Right after this, there’s a moment where Plainview bites his lip and looks away and you can see the character, and the actor—Daniel Day Lewis—truly contemplating the horror of this, his greatest sin. For that moment, Daniel Plainview is neither mythic hero nor epic villain, but simply a human being forced to truly reckon with his commonplace monstrousness. He’s turned out to be a disappointing father and, at least for this moment, he knows it and can’t hide from the truth. It’s the truest emotional moment in the movie.
I tell you this longish anecdote as a way to prepare you for what I see as the magic in Jamel Brinkley’s stories. These stories deal in large-scale deceit and betrayal, there are painful things at work in this fiction, but much like the scene I described above, Jamel Brinkley regularly finds ways to pierce through the dramatic and find the subtle and humane lurking within.
He’s got a way with language, that’s always a good start. Here’s a paragraph, picked nearly at random, from his story “A Lucky Man”: “Something feverish coursed through the avenues of the city that morning. After weeks of disappointing weather, it was finally and fully spring. Rain clouds had been wrung away, leaving a clarity of unbroken sky and a sheen on everyone’s limbs.” A fine way to write a lovely morning in New York City but fine language, without deeper meaning and intent, is just costume jewelry. When you read the whole story, you glean the ways Brinkley is seeding something essential about the protagonist, an older man named Lincoln, into the way he’s seeing the city and its residents. There’s a tone of appreciation and pleasure, but maybe also hints of appropriation and lust. And all of that comes to mean a great deal by the time you read the painful, but earned, last line of the whole thing. This is the kind of fine-motor-skill writing that impresses even more when you read the story for a second time, a third.

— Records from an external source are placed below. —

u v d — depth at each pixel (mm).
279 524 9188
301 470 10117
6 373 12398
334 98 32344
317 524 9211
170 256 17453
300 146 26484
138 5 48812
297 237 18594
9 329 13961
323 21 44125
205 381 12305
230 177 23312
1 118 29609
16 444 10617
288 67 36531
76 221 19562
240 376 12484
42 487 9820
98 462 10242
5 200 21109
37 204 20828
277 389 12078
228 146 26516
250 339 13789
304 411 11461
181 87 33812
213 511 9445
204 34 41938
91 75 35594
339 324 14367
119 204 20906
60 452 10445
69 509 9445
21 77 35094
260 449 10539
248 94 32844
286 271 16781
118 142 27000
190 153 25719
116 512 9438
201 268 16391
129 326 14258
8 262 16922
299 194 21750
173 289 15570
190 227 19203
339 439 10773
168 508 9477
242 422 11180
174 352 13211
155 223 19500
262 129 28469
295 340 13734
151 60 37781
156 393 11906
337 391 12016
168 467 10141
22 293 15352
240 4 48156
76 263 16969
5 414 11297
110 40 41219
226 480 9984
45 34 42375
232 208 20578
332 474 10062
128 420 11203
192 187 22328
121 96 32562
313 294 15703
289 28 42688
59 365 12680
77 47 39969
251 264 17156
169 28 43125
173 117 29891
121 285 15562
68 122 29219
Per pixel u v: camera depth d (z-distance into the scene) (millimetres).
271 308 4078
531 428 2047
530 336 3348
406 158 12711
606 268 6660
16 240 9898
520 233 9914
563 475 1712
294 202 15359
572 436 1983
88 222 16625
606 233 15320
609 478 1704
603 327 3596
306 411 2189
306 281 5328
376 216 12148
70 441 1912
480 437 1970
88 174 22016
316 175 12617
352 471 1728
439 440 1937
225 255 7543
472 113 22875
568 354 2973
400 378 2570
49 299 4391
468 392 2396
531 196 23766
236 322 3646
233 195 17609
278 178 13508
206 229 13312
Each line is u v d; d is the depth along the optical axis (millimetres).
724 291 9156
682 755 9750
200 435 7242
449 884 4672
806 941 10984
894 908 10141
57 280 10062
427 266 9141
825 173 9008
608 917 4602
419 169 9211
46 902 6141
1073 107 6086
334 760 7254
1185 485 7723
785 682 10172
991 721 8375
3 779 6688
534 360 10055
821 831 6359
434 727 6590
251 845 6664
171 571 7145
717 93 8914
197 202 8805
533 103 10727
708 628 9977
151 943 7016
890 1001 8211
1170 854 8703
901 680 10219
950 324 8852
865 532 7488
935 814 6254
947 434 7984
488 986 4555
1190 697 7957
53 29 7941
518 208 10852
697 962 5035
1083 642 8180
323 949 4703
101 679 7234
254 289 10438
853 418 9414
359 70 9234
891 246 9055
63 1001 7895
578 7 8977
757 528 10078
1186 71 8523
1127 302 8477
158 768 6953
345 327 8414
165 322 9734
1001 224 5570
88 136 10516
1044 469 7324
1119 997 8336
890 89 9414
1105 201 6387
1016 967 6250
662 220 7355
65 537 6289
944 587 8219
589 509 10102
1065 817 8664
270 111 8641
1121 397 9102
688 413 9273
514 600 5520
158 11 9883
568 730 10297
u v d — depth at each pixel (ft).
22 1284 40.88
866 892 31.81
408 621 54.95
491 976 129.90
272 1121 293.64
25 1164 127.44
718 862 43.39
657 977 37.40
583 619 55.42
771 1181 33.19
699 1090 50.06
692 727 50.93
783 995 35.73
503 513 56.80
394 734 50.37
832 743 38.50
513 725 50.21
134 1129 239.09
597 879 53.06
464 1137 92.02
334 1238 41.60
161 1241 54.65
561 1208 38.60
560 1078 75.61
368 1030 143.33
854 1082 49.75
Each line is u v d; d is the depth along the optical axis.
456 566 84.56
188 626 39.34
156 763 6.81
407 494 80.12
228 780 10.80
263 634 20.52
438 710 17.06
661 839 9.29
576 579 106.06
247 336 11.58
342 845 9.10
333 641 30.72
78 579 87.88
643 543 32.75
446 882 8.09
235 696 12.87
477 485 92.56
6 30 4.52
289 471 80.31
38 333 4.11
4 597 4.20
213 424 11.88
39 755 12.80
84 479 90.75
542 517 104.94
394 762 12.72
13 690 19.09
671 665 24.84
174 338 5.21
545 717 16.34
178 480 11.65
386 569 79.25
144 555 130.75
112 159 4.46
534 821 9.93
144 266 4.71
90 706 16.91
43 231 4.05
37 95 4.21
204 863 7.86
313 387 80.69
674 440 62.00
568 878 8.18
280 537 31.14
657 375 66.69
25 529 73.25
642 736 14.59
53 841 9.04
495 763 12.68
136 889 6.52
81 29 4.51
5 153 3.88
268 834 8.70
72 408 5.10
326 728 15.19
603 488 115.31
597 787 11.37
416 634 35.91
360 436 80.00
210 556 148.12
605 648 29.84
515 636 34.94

There’s another reason I began this note with a description of the scene from There Will Be Blood. Brinkley is writing with great insight and honesty about men who are much like Plainview, by which I mean men (and women) much like all of us, who can’t see ourselves clearly, who overlook our failings and overpraise our virtues. In these stories he’s both Eli Sunday and Daniel Plainview; he’s the congregation and the film’s director, too. He approaches the story from all of these angles so you and I, the readers, his audience, might sit just far enough out of frame to understand that by bringing all of this together, by using all his formidable talents, he’s shown us a vision of ourselves.